» **Text extract**:
# Picked Up An R5



## RedNose44

I have been looking for another road bike to go along with my 2011 6.9 Madone. My LBS had a 2011 R5 with Sram Red that was a hold over from last year in my size, and after a test ride I bought it. I did a quick 25 miles on my Madone and then went and rode the R5 (I wanted to be able to compare them back to back). 

The R5 felt great, and I was actually expecting a harsher ride after the reviews I have read. The bike was fast, comfortable and did not feel that harsh to me (I actually rode it on some crappy roads).

My LBS hooked me up with some Mavic Carbone SLE's to replace the Fulcrum 7's that it came with. I am going in tomorrow for a fitting and will be out the door with it for just over 5k. I think I did pretty good, and can't wait to put some miles on it.


----------



## tdietz87

RedNose44 said:


> I have been looking for another road bike to go along with my 2011 6.9 Madone. My LBS had a 2011 R5 with Sram Red that was a hold over from last year in my size, and after a test ride I bought it. I did a quick 25 miles on my Madone and then went and rode the R5 (I wanted to be able to compare them back to back).
> 
> The R5 felt great, and I was actually expecting a harsher ride after the reviews I have read. The bike was fast, comfortable and did not feel that harsh to me (I actually rode it on some crappy roads).
> 
> My LBS hooked me up with some Mavic Carbone SLE's to replace the Fulcrum 7's that it came with. I am going in tomorrow for a fitting and will be out the door with it for just over 5k. I think I did pretty good, and can't wait to put some miles on it.


Awesome man, congrats!

I think you definitely made out pretty good. r3 with sram red and fulcrum 7's retailed for 5k last year. Upgraded frame and wheels for about the same thing sounds like a pretty sweet deal. :thumbsup:

We need pics!


----------



## RedNose44

Thanks, I will try and get some pics up later. I love this bike. It is very fast, handles very well and at speed is very smooth. The only thing my Madone seems to do better is climb ,but that could be a result of lighter wheels. I love my Madone, but when the time comes to replace it another R5 will be at the top of the list. I was almost 2 minutes faster at my 10 mile mark yesterday on the first real ride. Great bike!!!


----------



## ralph1

Sounds like you got a sweet deal, pic would be good so we can all drool.

cheers

Pete


----------



## RedNose44

Well I have been riding my R5 almost daily since I bought it and I could not be happier. As a matter of fact I like it so Much that I bought an R5 CA frameset today. My LBS hooked me up with the framset as well as the the components I ordered to finish it. I am taking my wheelset from my 6.9 Madone along with my Sram components minus the crankset (The R5 CA comes with a Rotor crankset). I ordered 3T bars, stem, seatpost and already have an extra Fizik saddle to complete the new bike. I am going to sell the 6.9. It is a great bike, but for me me the R5 seems to work better. Here are a couple pics of both my R5 and the new R5 CA framset i just bought. I can't wait to get it put together.

» **Data provided**:
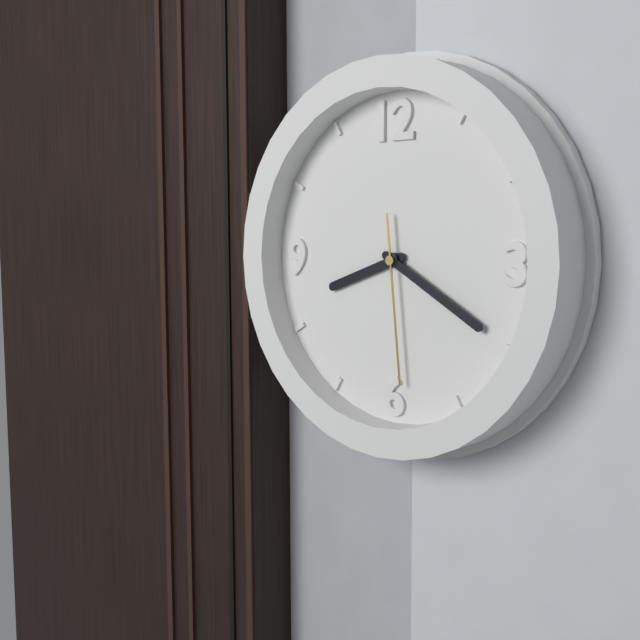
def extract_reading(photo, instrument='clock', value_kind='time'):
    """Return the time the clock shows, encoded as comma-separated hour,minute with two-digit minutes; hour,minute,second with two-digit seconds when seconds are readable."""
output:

» **Exercise description**: Reproduce the part of the R5 thread that runs from "Thanks, I will" up to and including "can all drool.". Rely only on the R5 thread and leave the listing aside.

» **Task result**:
Thanks, I will try and get some pics up later. I love this bike. It is very fast, handles very well and at speed is very smooth. The only thing my Madone seems to do better is climb ,but that could be a result of lighter wheels. I love my Madone, but when the time comes to replace it another R5 will be at the top of the list. I was almost 2 minutes faster at my 10 mile mark yesterday on the first real ride. Great bike!!!


----------



## ralph1

Sounds like you got a sweet deal, pic would be good so we can all drool.